Problem to work on ::
Which lines below contain the word "Monza"? Collect each of them, and treat uppercase and lowercase as different.

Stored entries
------------------------------
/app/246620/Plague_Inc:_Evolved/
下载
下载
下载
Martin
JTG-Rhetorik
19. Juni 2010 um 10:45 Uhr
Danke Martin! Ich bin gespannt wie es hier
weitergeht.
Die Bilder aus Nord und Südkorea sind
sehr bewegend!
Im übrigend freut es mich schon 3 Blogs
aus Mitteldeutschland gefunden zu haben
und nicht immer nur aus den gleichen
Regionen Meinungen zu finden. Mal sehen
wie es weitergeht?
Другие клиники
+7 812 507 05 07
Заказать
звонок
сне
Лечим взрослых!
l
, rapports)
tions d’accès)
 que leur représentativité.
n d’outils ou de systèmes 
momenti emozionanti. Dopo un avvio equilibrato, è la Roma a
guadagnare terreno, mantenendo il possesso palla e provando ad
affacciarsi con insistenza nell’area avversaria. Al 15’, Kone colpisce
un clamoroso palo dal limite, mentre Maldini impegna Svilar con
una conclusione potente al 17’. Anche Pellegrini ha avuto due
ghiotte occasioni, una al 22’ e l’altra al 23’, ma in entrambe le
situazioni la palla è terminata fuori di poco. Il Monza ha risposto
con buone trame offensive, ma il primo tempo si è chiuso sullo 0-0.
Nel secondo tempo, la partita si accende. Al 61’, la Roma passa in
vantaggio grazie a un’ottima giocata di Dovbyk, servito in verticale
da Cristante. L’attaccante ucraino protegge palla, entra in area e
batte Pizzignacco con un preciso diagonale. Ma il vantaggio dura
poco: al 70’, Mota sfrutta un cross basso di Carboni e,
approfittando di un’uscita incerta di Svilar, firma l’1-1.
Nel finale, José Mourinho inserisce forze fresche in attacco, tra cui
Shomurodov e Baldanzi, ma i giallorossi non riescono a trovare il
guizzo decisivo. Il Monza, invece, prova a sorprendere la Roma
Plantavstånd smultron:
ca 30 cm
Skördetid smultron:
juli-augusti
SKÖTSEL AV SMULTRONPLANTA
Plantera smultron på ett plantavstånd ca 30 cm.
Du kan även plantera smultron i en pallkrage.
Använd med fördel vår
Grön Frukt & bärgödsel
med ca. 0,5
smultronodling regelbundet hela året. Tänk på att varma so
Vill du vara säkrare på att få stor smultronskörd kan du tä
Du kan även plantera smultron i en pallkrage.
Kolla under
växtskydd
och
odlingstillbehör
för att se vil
------------------------------
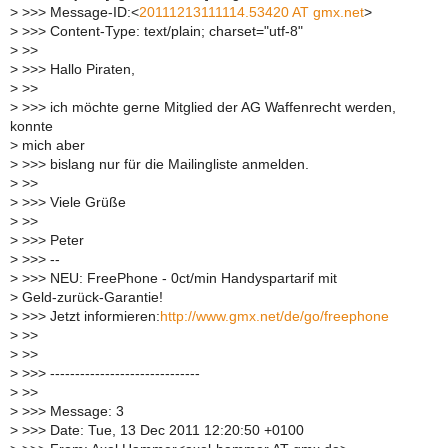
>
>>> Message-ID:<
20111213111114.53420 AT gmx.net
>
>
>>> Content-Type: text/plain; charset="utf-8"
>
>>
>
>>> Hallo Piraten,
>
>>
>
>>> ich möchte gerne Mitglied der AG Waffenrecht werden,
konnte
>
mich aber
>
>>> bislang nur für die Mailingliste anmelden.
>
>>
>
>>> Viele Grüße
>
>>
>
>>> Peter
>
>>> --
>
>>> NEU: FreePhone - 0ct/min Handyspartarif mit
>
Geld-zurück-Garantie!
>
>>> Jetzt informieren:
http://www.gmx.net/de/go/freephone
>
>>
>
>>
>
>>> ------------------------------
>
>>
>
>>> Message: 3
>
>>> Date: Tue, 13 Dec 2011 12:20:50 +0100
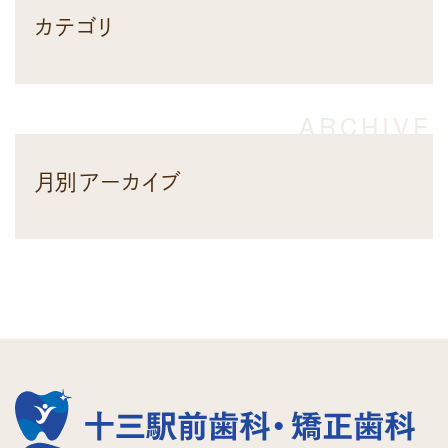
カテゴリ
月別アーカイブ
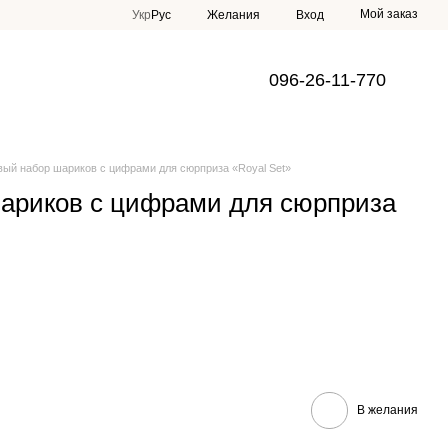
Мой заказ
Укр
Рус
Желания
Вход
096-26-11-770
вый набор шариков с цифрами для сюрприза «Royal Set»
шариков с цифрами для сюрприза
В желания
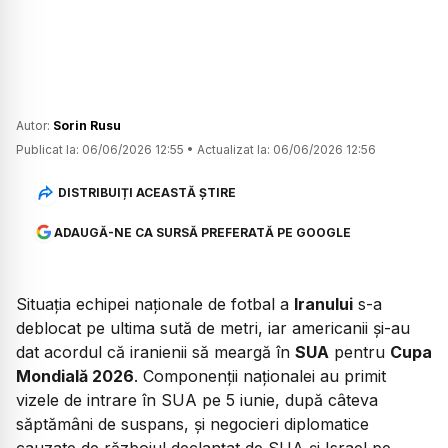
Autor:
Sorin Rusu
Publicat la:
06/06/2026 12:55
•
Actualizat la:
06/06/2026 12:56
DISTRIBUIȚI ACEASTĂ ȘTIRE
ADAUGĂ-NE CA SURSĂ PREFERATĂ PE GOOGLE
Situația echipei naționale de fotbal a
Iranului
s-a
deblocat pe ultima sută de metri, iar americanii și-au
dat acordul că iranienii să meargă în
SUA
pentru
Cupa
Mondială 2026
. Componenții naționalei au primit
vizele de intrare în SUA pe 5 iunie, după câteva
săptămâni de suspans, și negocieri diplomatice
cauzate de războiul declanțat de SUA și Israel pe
------------------------------
Solution ::
situazioni la palla è terminata fuori di poco. Il Monza ha risposto
guizzo decisivo. Il Monza, invece, prova a sorprendere la Roma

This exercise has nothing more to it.